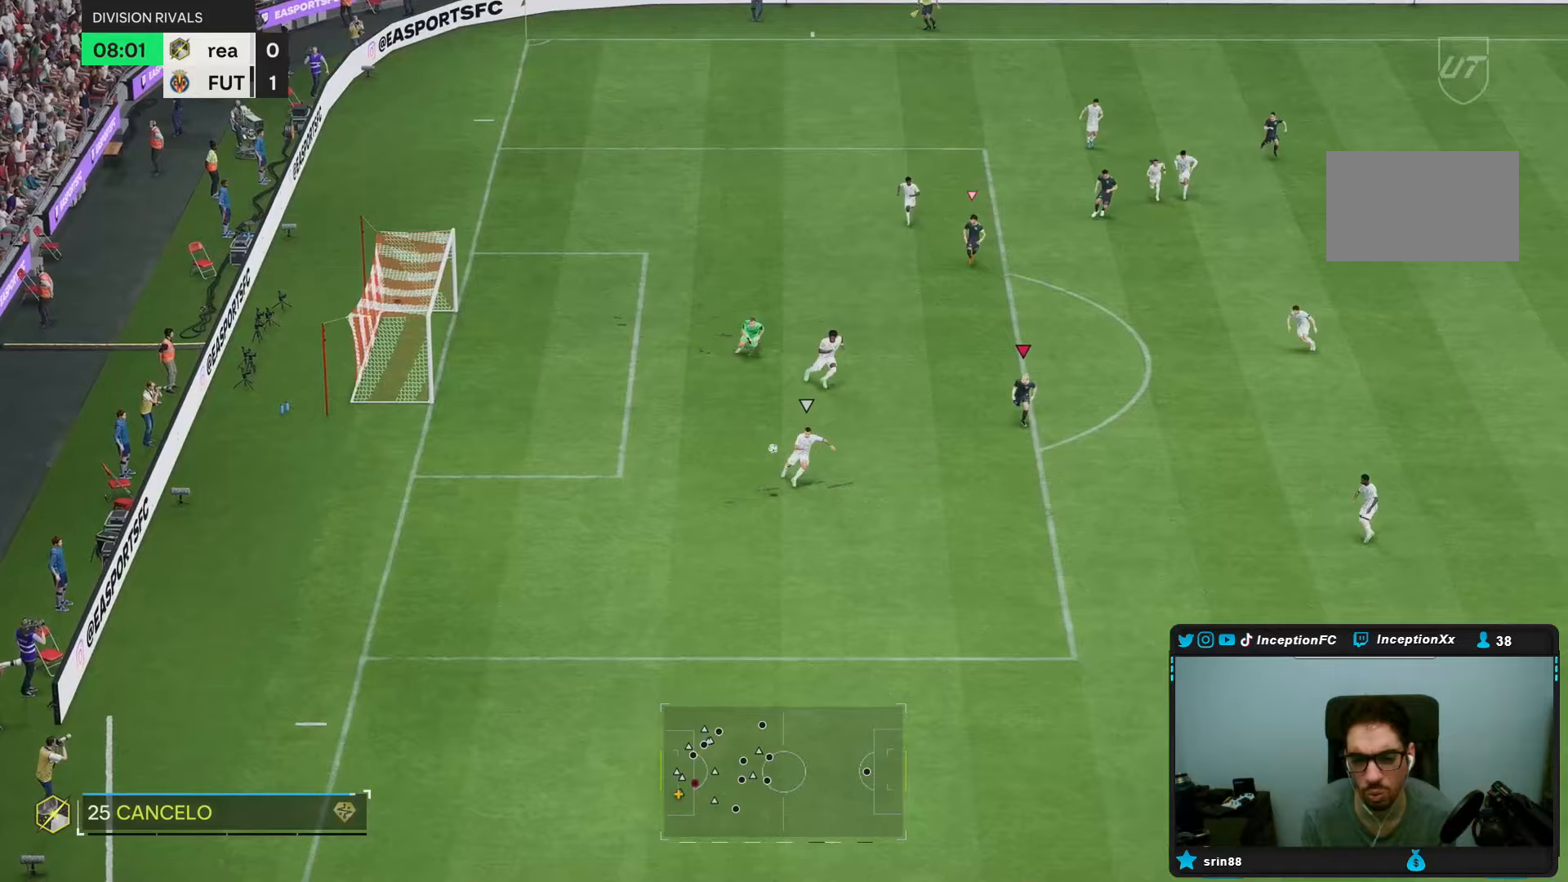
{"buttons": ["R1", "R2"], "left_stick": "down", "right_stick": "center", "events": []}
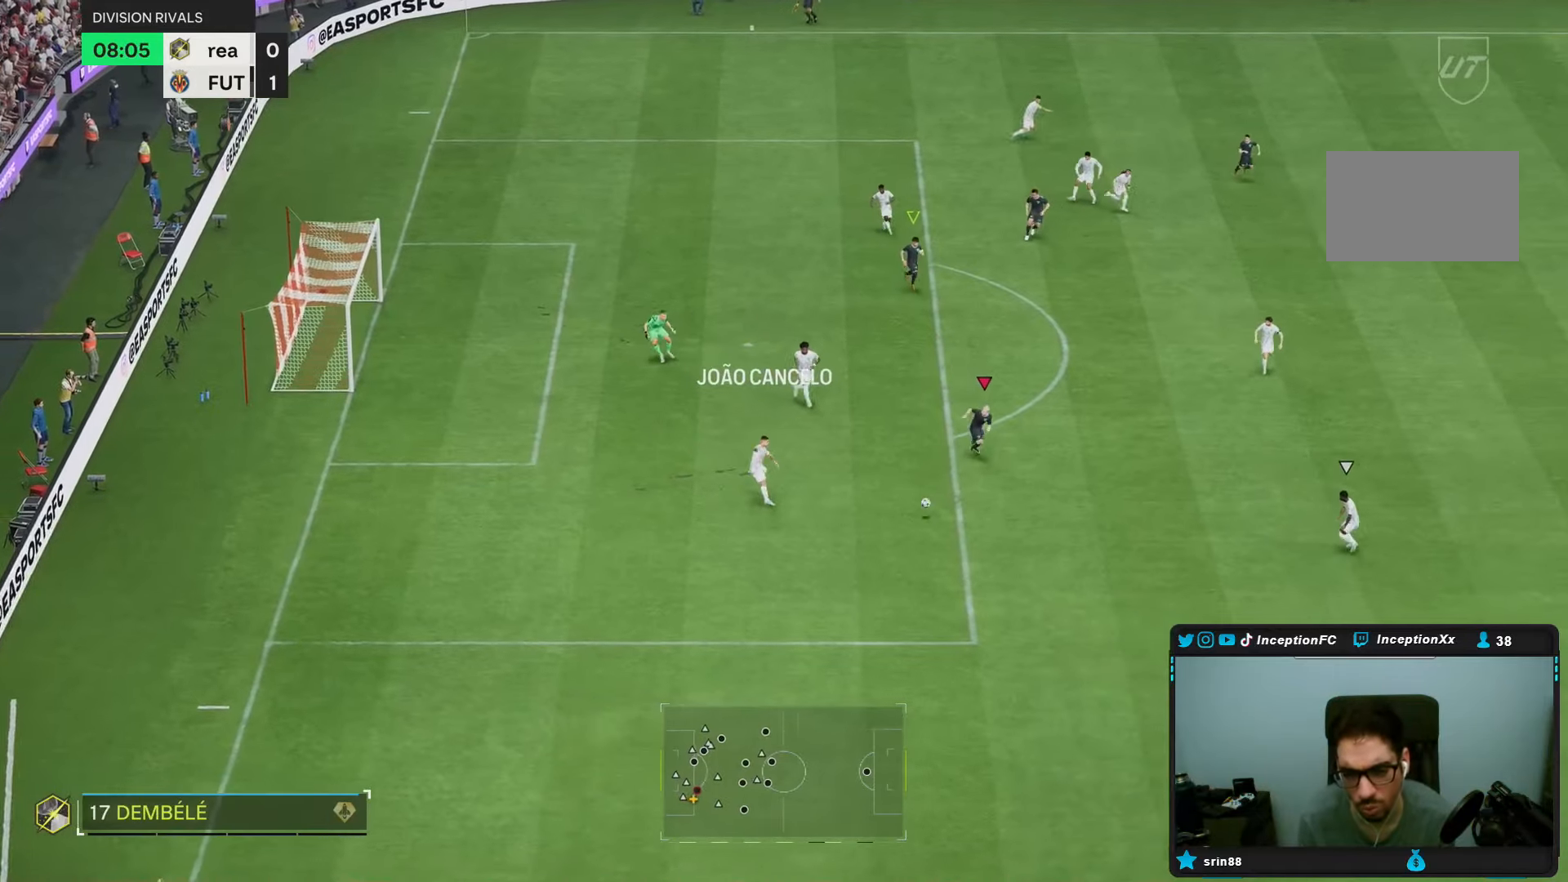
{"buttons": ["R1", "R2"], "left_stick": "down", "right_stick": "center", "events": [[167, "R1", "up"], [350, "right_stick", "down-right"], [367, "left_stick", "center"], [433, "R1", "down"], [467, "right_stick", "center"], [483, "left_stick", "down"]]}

━━━━━━━━━━━━━━━━━━━━

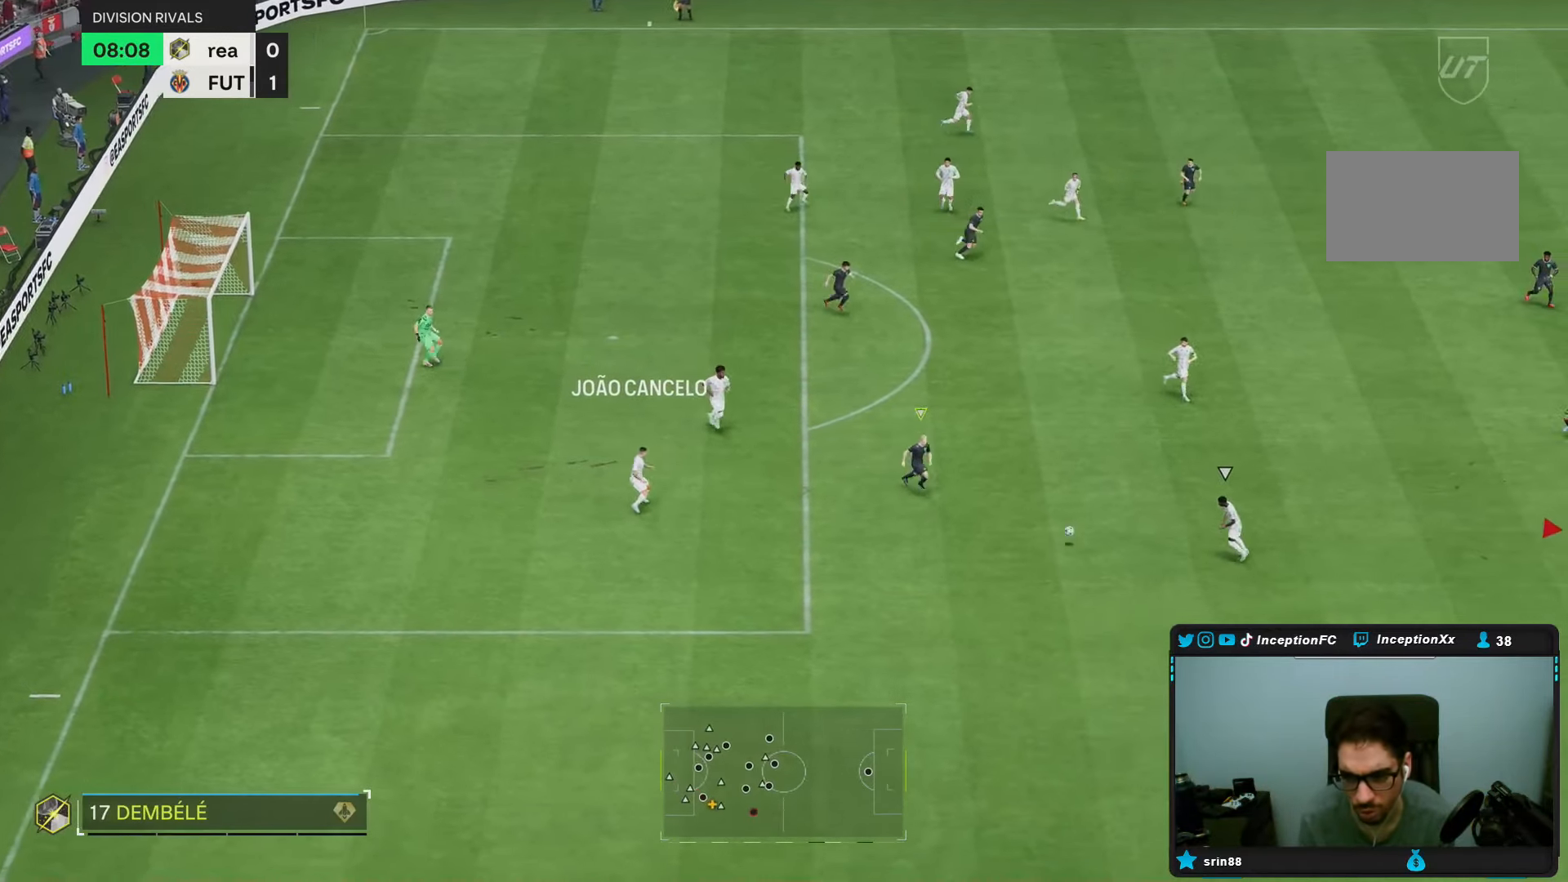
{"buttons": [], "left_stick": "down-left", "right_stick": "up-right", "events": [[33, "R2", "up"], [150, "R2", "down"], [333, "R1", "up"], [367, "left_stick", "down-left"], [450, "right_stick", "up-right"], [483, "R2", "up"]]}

━━━━━━━━━━━━━━━━━━━━

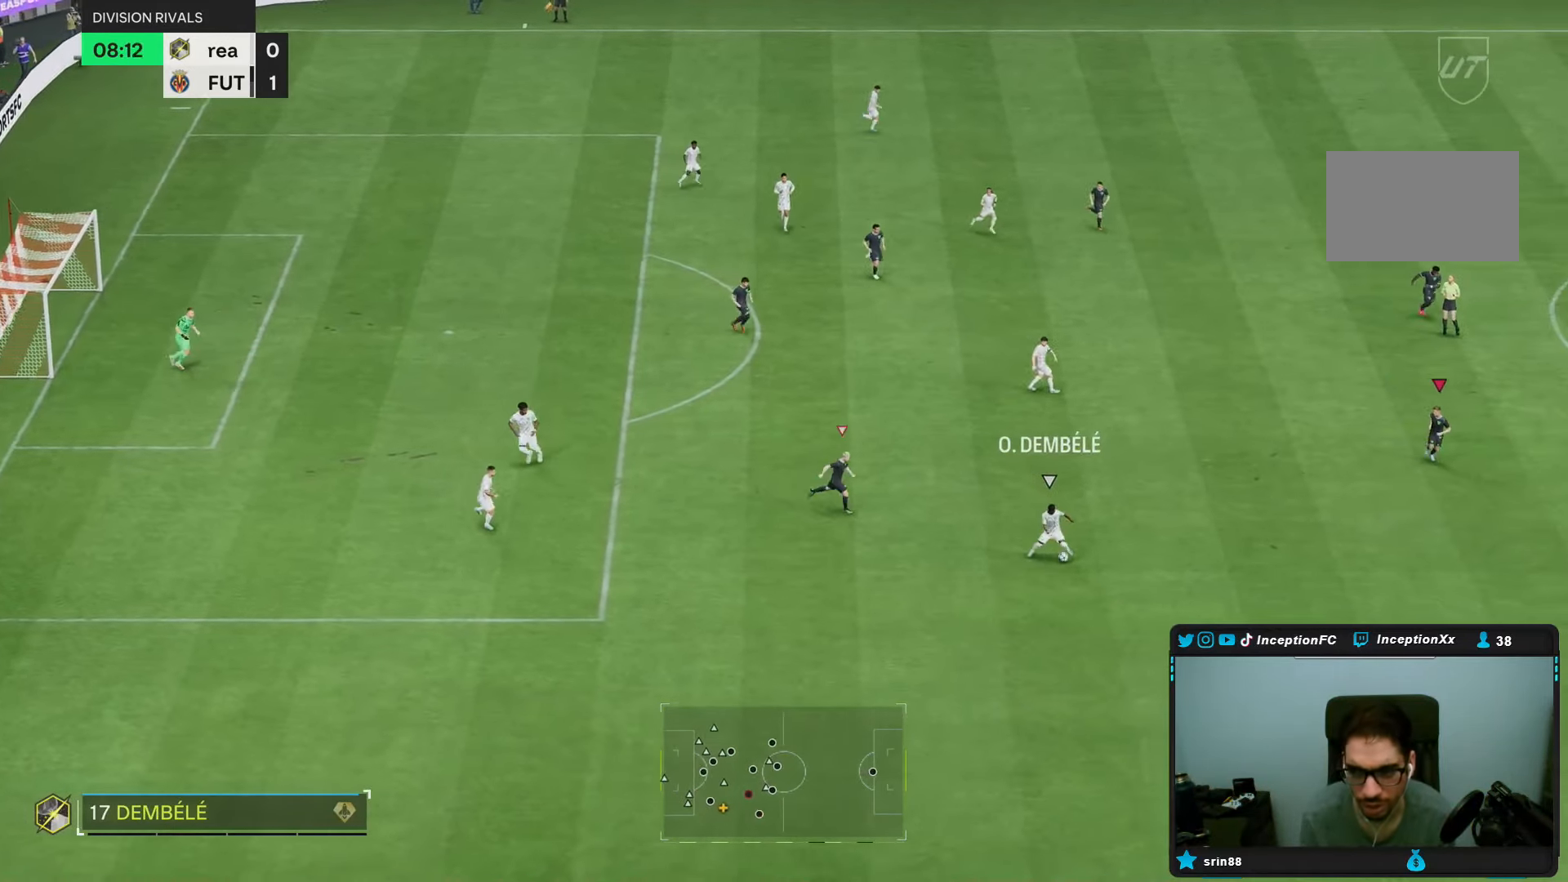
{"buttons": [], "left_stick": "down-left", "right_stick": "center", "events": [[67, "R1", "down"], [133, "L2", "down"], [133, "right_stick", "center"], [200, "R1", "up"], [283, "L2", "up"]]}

━━━━━━━━━━━━━━━━━━━━

— Exercise —
Please copy each line from the material above in which the string "center" appears.

— Answer for this exercise —
{"buttons": ["R1", "R2"], "left_stick": "down", "right_stick": "center", "events": []}
{"buttons": ["R1", "R2"], "left_stick": "down", "right_stick": "center", "events": [[167, "R1", "up"], [350, "right_stick", "down-right"], [367, "left_stick", "center"], [433, "R1", "down"], [467, "right_stick", "center"], [483, "left_stick", "down"]]}
{"buttons": [], "left_stick": "down-left", "right_stick": "center", "events": [[67, "R1", "down"], [133, "L2", "down"], [133, "right_stick", "center"], [200, "R1", "up"], [283, "L2", "up"]]}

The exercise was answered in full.